Stored items:
────────────────────

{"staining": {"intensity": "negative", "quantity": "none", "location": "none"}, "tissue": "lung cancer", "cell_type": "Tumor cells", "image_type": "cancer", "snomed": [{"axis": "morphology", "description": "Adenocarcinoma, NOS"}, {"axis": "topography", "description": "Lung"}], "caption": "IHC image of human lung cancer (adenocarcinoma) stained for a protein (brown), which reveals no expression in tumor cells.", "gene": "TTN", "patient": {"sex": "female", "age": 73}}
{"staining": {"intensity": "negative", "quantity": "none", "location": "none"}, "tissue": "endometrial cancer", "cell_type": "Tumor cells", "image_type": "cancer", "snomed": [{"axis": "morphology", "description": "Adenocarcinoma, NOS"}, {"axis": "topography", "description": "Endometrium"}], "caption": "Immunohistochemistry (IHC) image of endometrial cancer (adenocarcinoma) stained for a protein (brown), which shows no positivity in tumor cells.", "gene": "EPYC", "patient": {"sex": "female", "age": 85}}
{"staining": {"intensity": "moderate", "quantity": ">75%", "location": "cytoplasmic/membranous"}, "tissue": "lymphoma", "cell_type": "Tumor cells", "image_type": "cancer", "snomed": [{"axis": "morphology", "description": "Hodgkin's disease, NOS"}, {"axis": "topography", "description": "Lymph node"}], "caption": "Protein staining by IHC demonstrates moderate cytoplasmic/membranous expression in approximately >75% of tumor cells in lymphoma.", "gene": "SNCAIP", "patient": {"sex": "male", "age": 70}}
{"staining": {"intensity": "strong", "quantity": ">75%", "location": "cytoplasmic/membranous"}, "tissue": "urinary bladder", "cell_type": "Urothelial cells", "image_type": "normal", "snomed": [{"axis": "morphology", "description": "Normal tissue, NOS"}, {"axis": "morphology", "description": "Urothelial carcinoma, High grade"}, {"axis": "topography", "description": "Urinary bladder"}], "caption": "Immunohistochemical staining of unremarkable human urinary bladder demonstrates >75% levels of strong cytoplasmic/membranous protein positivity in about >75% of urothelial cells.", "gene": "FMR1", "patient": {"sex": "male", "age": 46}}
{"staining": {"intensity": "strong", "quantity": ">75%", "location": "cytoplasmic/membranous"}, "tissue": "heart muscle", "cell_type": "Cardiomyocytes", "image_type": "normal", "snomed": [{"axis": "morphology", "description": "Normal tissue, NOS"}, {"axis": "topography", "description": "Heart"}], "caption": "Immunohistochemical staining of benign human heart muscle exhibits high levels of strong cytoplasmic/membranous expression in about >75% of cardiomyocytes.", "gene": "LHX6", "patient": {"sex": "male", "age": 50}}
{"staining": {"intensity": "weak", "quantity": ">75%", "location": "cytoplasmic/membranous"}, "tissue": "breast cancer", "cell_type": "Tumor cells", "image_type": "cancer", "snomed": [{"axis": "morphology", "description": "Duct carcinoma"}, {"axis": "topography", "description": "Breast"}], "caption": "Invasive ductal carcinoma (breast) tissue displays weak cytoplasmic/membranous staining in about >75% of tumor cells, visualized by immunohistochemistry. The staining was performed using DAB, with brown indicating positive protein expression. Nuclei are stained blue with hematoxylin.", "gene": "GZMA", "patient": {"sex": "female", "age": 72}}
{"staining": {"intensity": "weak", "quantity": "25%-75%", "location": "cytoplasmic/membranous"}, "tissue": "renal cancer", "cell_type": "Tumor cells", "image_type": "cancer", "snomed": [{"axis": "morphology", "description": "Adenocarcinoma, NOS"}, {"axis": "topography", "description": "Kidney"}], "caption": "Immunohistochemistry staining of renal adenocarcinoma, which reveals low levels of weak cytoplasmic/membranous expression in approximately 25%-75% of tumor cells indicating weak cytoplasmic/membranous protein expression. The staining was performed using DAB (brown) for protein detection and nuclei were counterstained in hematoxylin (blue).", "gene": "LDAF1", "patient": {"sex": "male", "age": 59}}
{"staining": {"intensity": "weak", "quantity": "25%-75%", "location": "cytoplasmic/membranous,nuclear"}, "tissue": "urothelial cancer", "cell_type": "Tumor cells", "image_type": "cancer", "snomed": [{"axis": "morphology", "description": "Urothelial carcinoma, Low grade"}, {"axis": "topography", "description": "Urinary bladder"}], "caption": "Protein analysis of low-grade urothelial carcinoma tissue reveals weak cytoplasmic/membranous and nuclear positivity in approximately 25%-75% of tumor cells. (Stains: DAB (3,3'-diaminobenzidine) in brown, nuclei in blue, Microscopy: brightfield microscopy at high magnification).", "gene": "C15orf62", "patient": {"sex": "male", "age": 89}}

────────────────────

All entries are to be reproduced verbatim, with none omitted.

{"staining": {"intensity": "negative", "quantity": "none", "location": "none"}, "tissue": "lung cancer", "cell_type": "Tumor cells", "image_type": "cancer", "snomed": [{"axis": "morphology", "description": "Adenocarcinoma, NOS"}, {"axis": "topography", "description": "Lung"}], "caption": "IHC image of human lung cancer (adenocarcinoma) stained for a protein (brown), which reveals no expression in tumor cells.", "gene": "TTN", "patient": {"sex": "female", "age": 73}}
{"staining": {"intensity": "negative", "quantity": "none", "location": "none"}, "tissue": "endometrial cancer", "cell_type": "Tumor cells", "image_type": "cancer", "snomed": [{"axis": "morphology", "description": "Adenocarcinoma, NOS"}, {"axis": "topography", "description": "Endometrium"}], "caption": "Immunohistochemistry (IHC) image of endometrial cancer (adenocarcinoma) stained for a protein (brown), which shows no positivity in tumor cells.", "gene": "EPYC", "patient": {"sex": "female", "age": 85}}
{"staining": {"intensity": "moderate", "quantity": ">75%", "location": "cytoplasmic/membranous"}, "tissue": "lymphoma", "cell_type": "Tumor cells", "image_type": "cancer", "snomed": [{"axis": "morphology", "description": "Hodgkin's disease, NOS"}, {"axis": "topography", "description": "Lymph node"}], "caption": "Protein staining by IHC demonstrates moderate cytoplasmic/membranous expression in approximately >75% of tumor cells in lymphoma.", "gene": "SNCAIP", "patient": {"sex": "male", "age": 70}}
{"staining": {"intensity": "strong", "quantity": ">75%", "location": "cytoplasmic/membranous"}, "tissue": "urinary bladder", "cell_type": "Urothelial cells", "image_type": "normal", "snomed": [{"axis": "morphology", "description": "Normal tissue, NOS"}, {"axis": "morphology", "description": "Urothelial carcinoma, High grade"}, {"axis": "topography", "description": "Urinary bladder"}], "caption": "Immunohistochemical staining of unremarkable human urinary bladder demonstrates >75% levels of strong cytoplasmic/membranous protein positivity in about >75% of urothelial cells.", "gene": "FMR1", "patient": {"sex": "male", "age": 46}}
{"staining": {"intensity": "strong", "quantity": ">75%", "location": "cytoplasmic/membranous"}, "tissue": "heart muscle", "cell_type": "Cardiomyocytes", "image_type": "normal", "snomed": [{"axis": "morphology", "description": "Normal tissue, NOS"}, {"axis": "topography", "description": "Heart"}], "caption": "Immunohistochemical staining of benign human heart muscle exhibits high levels of strong cytoplasmic/membranous expression in about >75% of cardiomyocytes.", "gene": "LHX6", "patient": {"sex": "male", "age": 50}}
{"staining": {"intensity": "weak", "quantity": ">75%", "location": "cytoplasmic/membranous"}, "tissue": "breast cancer", "cell_type": "Tumor cells", "image_type": "cancer", "snomed": [{"axis": "morphology", "description": "Duct carcinoma"}, {"axis": "topography", "description": "Breast"}], "caption": "Invasive ductal carcinoma (breast) tissue displays weak cytoplasmic/membranous staining in about >75% of tumor cells, visualized by immunohistochemistry. The staining was performed using DAB, with brown indicating positive protein expression. Nuclei are stained blue with hematoxylin.", "gene": "GZMA", "patient": {"sex": "female", "age": 72}}
{"staining": {"intensity": "weak", "quantity": "25%-75%", "location": "cytoplasmic/membranous"}, "tissue": "renal cancer", "cell_type": "Tumor cells", "image_type": "cancer", "snomed": [{"axis": "morphology", "description": "Adenocarcinoma, NOS"}, {"axis": "topography", "description": "Kidney"}], "caption": "Immunohistochemistry staining of renal adenocarcinoma, which reveals low levels of weak cytoplasmic/membranous expression in approximately 25%-75% of tumor cells indicating weak cytoplasmic/membranous protein expression. The staining was performed using DAB (brown) for protein detection and nuclei were counterstained in hematoxylin (blue).", "gene": "LDAF1", "patient": {"sex": "male", "age": 59}}
{"staining": {"intensity": "weak", "quantity": "25%-75%", "location": "cytoplasmic/membranous,nuclear"}, "tissue": "urothelial cancer", "cell_type": "Tumor cells", "image_type": "cancer", "snomed": [{"axis": "morphology", "description": "Urothelial carcinoma, Low grade"}, {"axis": "topography", "description": "Urinary bladder"}], "caption": "Protein analysis of low-grade urothelial carcinoma tissue reveals weak cytoplasmic/membranous and nuclear positivity in approximately 25%-75% of tumor cells. (Stains: DAB (3,3'-diaminobenzidine) in brown, nuclei in blue, Microscopy: brightfield microscopy at high magnification).", "gene": "C15orf62", "patient": {"sex": "male", "age": 89}}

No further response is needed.